阳光星期八 天津阳光星期八
阳光星期八
生发于20世纪70年代末至80年代初的朦胧诗和朦胧诗运动,距今已经20余年。在文革结束后的历史转折时代,朦胧诗是当时激动人心的思想、文学“解放”潮流的重要组成部分,同时,也是当代新诗革新的起点。它所表现的激情与表达方式,为后来的新诗写作者开启了富有成效的创造空间。
---摘自某记者对曹安娜的一个访谈节目]
于艾平长篇小说《车前草》草稿
之所以能有幸认识于老师,基于他当时的工作以及朦胧诗对那个年代的重大影响。
在历经了文革给家庭、亲人、学业、生活、思想和感情方方面面带来的摧残之后,于老师跟随母亲回到了济南,被父亲的朋友安排在某厅人事处工作。为了自己的理想——写作,他第一次回归文学,放弃了既有优厚待遇又有灿烂前程的机关,来我们系做了一名药圃的工作人员。之所以选择药圃是因为这里能有自由的时间用来读书吧,另外还有一个读书的便利条件是,我们学校与山师毗邻,当时于老师还在山师中文系业大就读,不知这个因素在不在他的考虑范畴之内。
药圃里有四位老师,我们每年都要到药圃劳动或见习。那时于老师不苟言笑,抓紧一切时间看书(我在另一篇博文《苗圃那些事》中提到过http://blog.sina.com.cn/s/blog_51dc8d590100eda7.html,写那篇博文时还没跟于老师联系上)。
当时我们班的文青们跟于老师走得很近,经常得以跟于老师讨论一些问题。我是伤痕文学的读者(很热衷),于老师是伤痕文学亲历者和作者(不排除那时我也曾以文青自居过,也喜欢舞舞文弄弄墨的,尽管我不曾成就一首诗,呵呵)。承蒙于老师看得起,能时不时地欣赏到于老师的部分新作。那时于老师跟国内很多诗人比肩,记得当时很流行的也是很难搞到手的《舒婷、顾城抒情诗选》在山师的推介、销售,就是于老师组织的,最初想让我参与来的,后来于老师说我不具有诗人的素质,没带我(说我具有诗人的气质,但不具备诗人是素质,举例说我不能够哈下腰去体验最底层人民的生活;还有,说我做不到在山师门前摆地摊等等)。
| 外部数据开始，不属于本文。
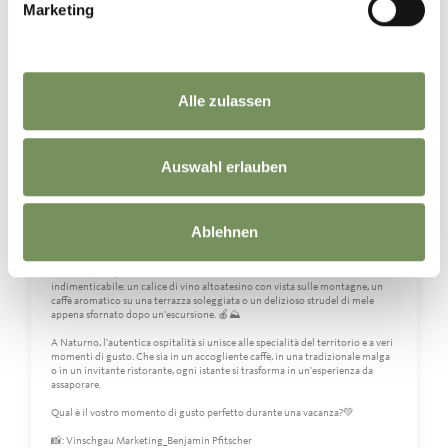
Marketing
Manchmal sind es die kleinen Momente, die den Urlaub unvergesslich
machen: Ein Glas Südtiroler Wein mit Blick auf die Berge, ein aromatischer
Kaffee auf einer sonnigen Terrasse oder ein frisch gebackener Apfelstrudel
nach einer Wanderung. 🍎⛰️
In Naturns trifft gelebte Gastfreundschaft auf regionale Spezialitäten und
Alle zulassen
echte Genussmomente. Ob in gemütlichen Cafés, traditionellen Almhütten
oder einladenden Restaurants – hier wird jeder Augenblick zum
Geschmackserlebnis.
Was gehört für euch zu einem perfekten Genussmoment im Urlaub?💚
Auswahl erlauben
📸: Vinschgau Marketing_Benjamin Pfitscher
-------
Ablehnen
Puro piacere in Alto Adige!🥰
A volte sono i piccoli momenti a rendere una vacanza davvero
indimenticabile: un calice di vino altoatesino con vista sulle montagne, un
caffè aromatico su una terrazza soleggiata o un delizioso strudel di mele
appena sfornato dopo un'escursione. 🍎⛰️
A Naturno, l'autentica ospitalità si unisce alle specialità del territorio e a veri
momenti di gusto. Che sia in un accogliente caffè, in una tradizionale malga
o in un invitante ristorante, ogni istante si trasforma in un'esperienza da
assaporare.
Qual è il vostro momento di gusto perfetto durante una vacanza?💚
📸: Vinschgau Marketing_Benjamin Pfitscher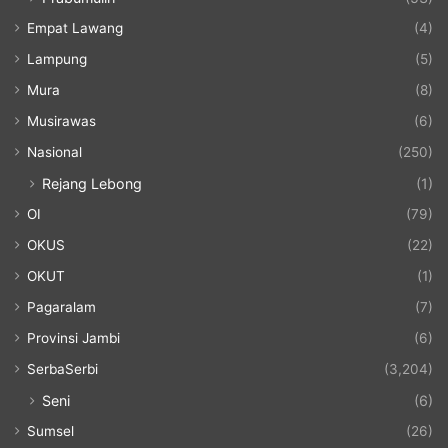
Empat Lawang
(4)
Lampung
(5)
Mura
(8)
Musirawas
(6)
Nasional
(250)
Rejang Lebong
(1)
OI
(79)
OKUS
(22)
OKUT
(1)
Pagaralam
(7)
Provinsi Jambi
(6)
SerbaSerbi
(3,204)
Seni
(6)
Sumsel
(26)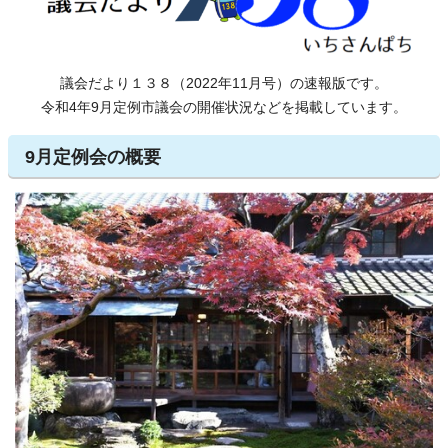
議会だより１３８（2022年11月号）の速報版です。
令和4年9月定例市議会の開催状況などを掲載しています。
9月定例会の概要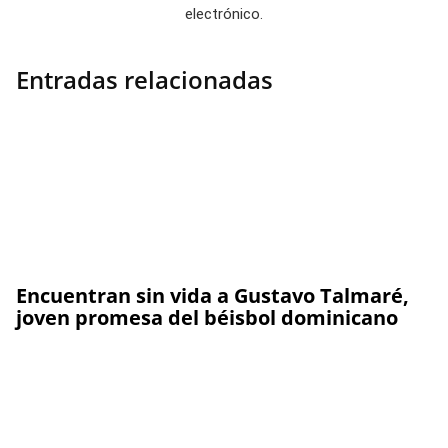
electrónico.
Entradas relacionadas
Encuentran sin vida a Gustavo Talmaré,
joven promesa del béisbol dominicano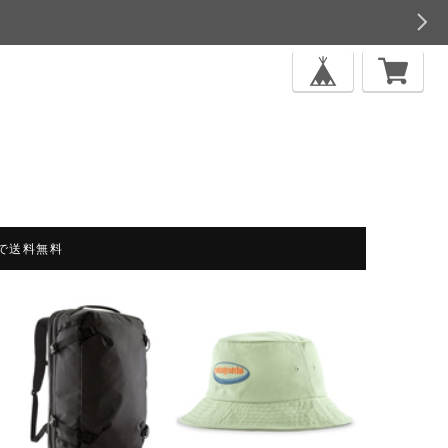
上で送料無料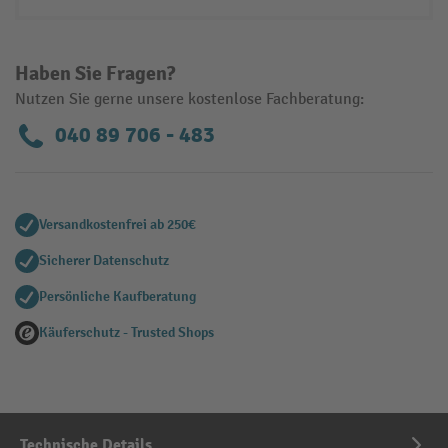
Haben Sie Fragen?
Nutzen Sie gerne unsere kostenlose Fachberatung:
040 89 706 - 483
Versandkostenfrei ab 250€
Sicherer Datenschutz
Persönliche Kaufberatung
Käuferschutz - Trusted Shops
Technische Details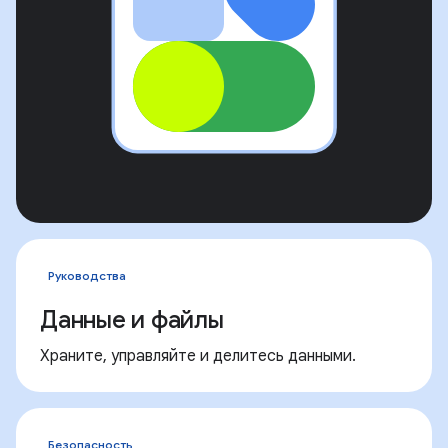
Руководства
Данные и файлы
Храните, управляйте и делитесь данными.
Безопасность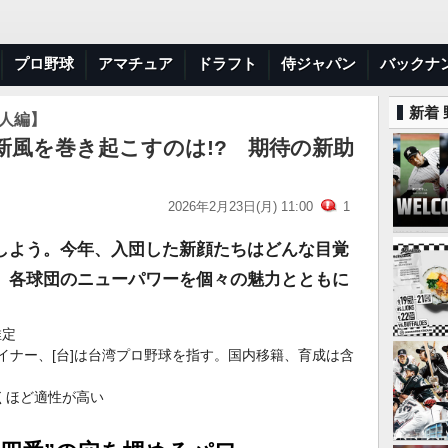
プロ野球
アマチュア
ドラフト
侍ジャパン
バックナ
新着
国人編】
】新風を巻き起こすのは!? 期待の新助
2026年2月23日(月) 11:00
1
しよう。今年、入団した新顔たちはどんな目覚
。各球団のニューパワーを個々の魅力とともに
推定
はマイナー、[台]は台湾プロ野球を指す。国内移籍、育成は含
くほど適性が高い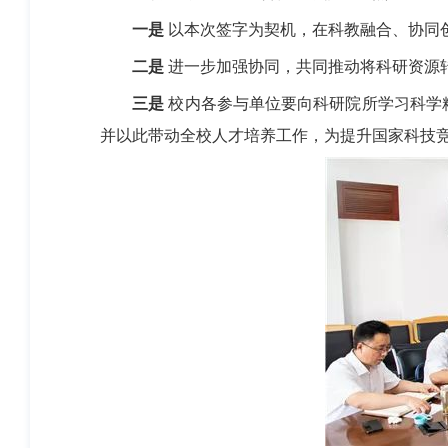
一是
以本次签字为契机，在科教融合、协同
二是
进一步加强协同，共同推动将科研资源
三是
校内各参与单位要向科研院所学习科学
并以此带动全校人才培养工作，为提升国家科技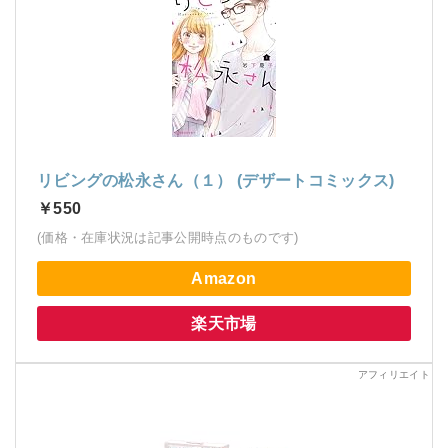
リビングの松永さん（１） (デザートコミックス)
￥550
(価格・在庫状況は記事公開時点のものです)
Amazon
楽天市場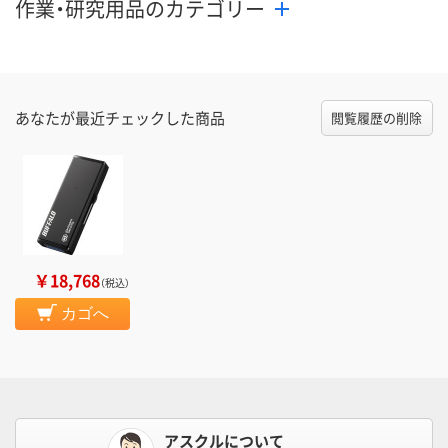
作業・研究用品のカテゴリー
あなたが最近チェックした商品
閲覧履歴の削除
￥18,768
（税込）
カゴへ
アスクルについて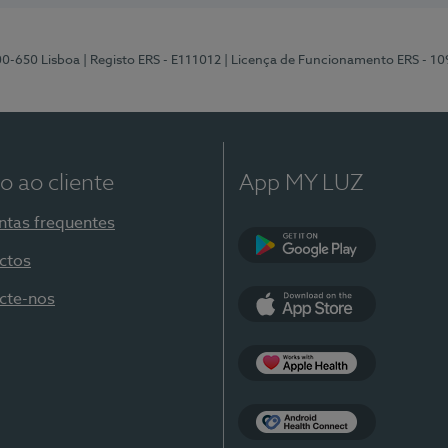
00-650 Lisboa
| Registo ERS - E111012
| Licença de Funcionamento ERS - 1
o ao cliente
App MY LUZ
ntas frequentes
ctos
Google Play
cte-nos
App Store
Apple Health
Health Connect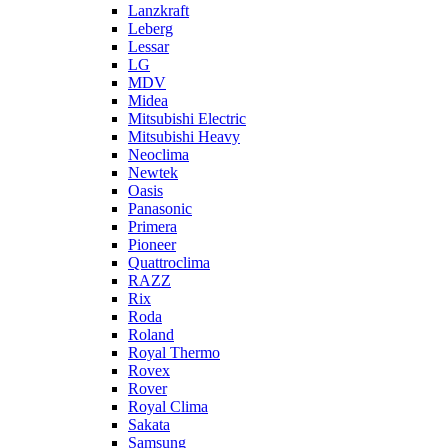
Lanzkraft
Leberg
Lessar
LG
MDV
Midea
Mitsubishi Electric
Mitsubishi Heavy
Neoclima
Newtek
Oasis
Panasonic
Primera
Pioneer
Quattroclima
RAZZ
Rix
Roda
Roland
Royal Thermo
Rovex
Rover
Royal Clima
Sakata
Samsung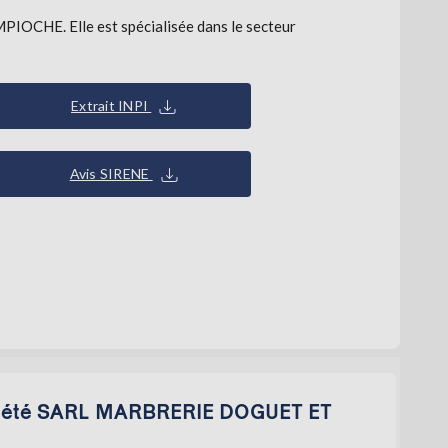
OCHE. Elle est spécialisée dans le secteur
Extrait INPI
Avis SIRENE
société SARL MARBRERIE DOGUET ET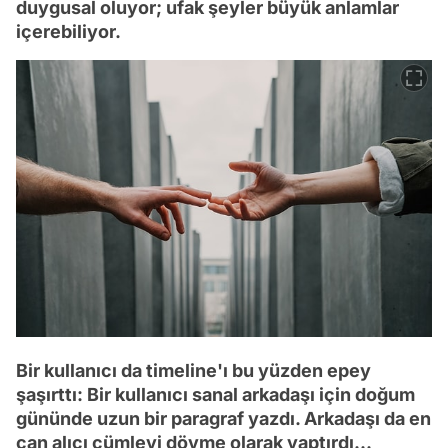
duygusal oluyor; ufak şeyler büyük anlamlar
içerebiliyor.
Bir kullanıcı da timeline'ı bu yüzden epey
şaşırttı: Bir kullanıcı sanal arkadaşı için doğum
gününde uzun bir paragraf yazdı. Arkadaşı da en
can alıcı cümleyi dövme olarak yaptırdı...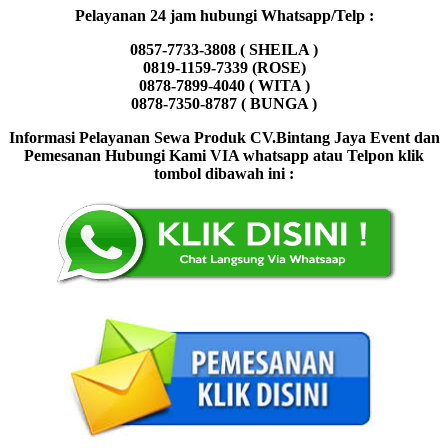
Pelayanan 24 jam hubungi Whatsapp/Telp :
0857-7733-3808 ( SHEILA )
0819-1159-7339 (ROSE)
0878-7899-4040 ( WITA )
0878-7350-8787 ( BUNGA )
Informasi Pelayanan Sewa Produk CV.Bintang Jaya Event dan
Pemesanan Hubungi Kami VIA whatsapp atau Telpon klik
tombol dibawah ini :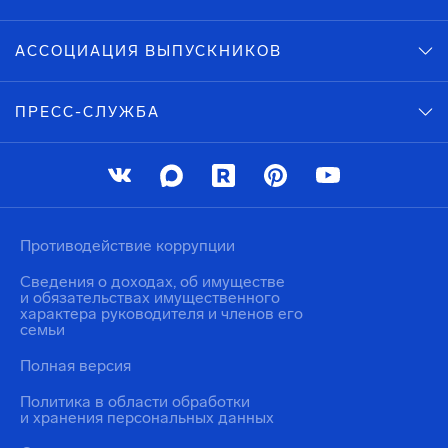
АССОЦИАЦИЯ ВЫПУСКНИКОВ
ПРЕСС-СЛУЖБА
Противодействие коррупции
Сведения о доходах, об имуществе
и обязательствах имущественного
характера руководителя и членов его
семьи
Полная версия
Политика в области обработки
и хранения персональных данных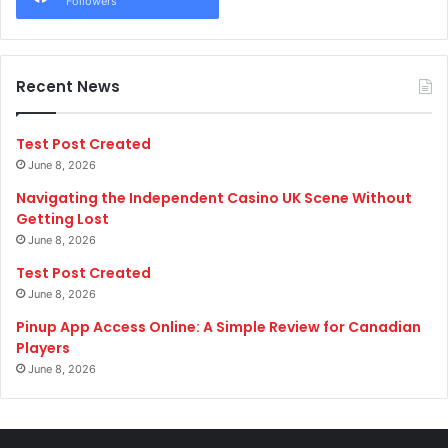
Followers
Recent News
Test Post Created
June 8, 2026
Navigating the Independent Casino UK Scene Without
Getting Lost
June 8, 2026
Test Post Created
June 8, 2026
Pinup App Access Online: A Simple Review for Canadian
Players
June 8, 2026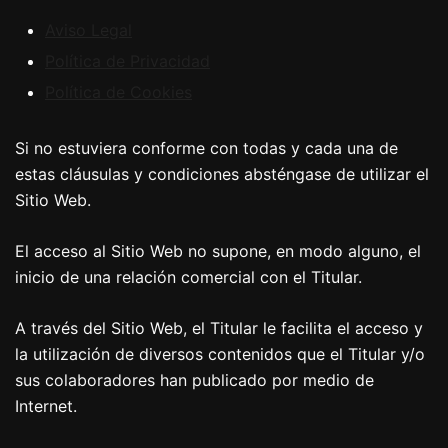
Aviso Legal
Política de Privacidad
Política de Cookies
Si no estuviera conforme con todas y cada una de
estas cláusulas y condiciones absténgase de utilizar el
Sitio Web.
El acceso al Sitio Web no supone, en modo alguno, el
inicio de una relación comercial con el Titular.
A través del Sitio Web, el Titular le facilita el acceso y
la utilización de diversos contenidos que el Titular y/o
sus colaboradores han publicado por medio de
Internet.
这些可能于老师都不记得了,所以在我还有记忆的此刻,想把它们写出来,文字比脑子可靠。
这次在京见面,发现于老师有长篇《车前草》一稿问世(上图),或许是第二稿,反正还在改,据说还要改两年呢,是a4纸反正面小5号字的,也得有两寸厚吧,看了草稿让人对作家肃然起敬,要是像过去一个字一个字地抄,一部长篇岂不要抄稿纸两尺高?这不禁使我想起了当年的一桩往事。
80年代初,于老师经常往各文学杂志投稿,诗作已发表了若干,但小说投稿一直未果。有次托我放假回京时帮他去看看《十月》的一篇稿儿能否取回,当时貌似《十月》不退稿,抑或是答应退但一直未退。我生平第一次踏上编辑部昏暗狭窄的楼梯,在与我的想象大相径庭的杂而乱的办公室里,热心的编辑从一大堆稿件中找到了于老师的短篇小说《山神》。厚厚的足有一英寸,是那种一个字一个格的正式稿纸手抄本。当我把它带回济南给于老师时,他非常高兴,甚至要请我吃饭。这样就省了再抄一遍的麻烦,后来此稿发表于《小说林》。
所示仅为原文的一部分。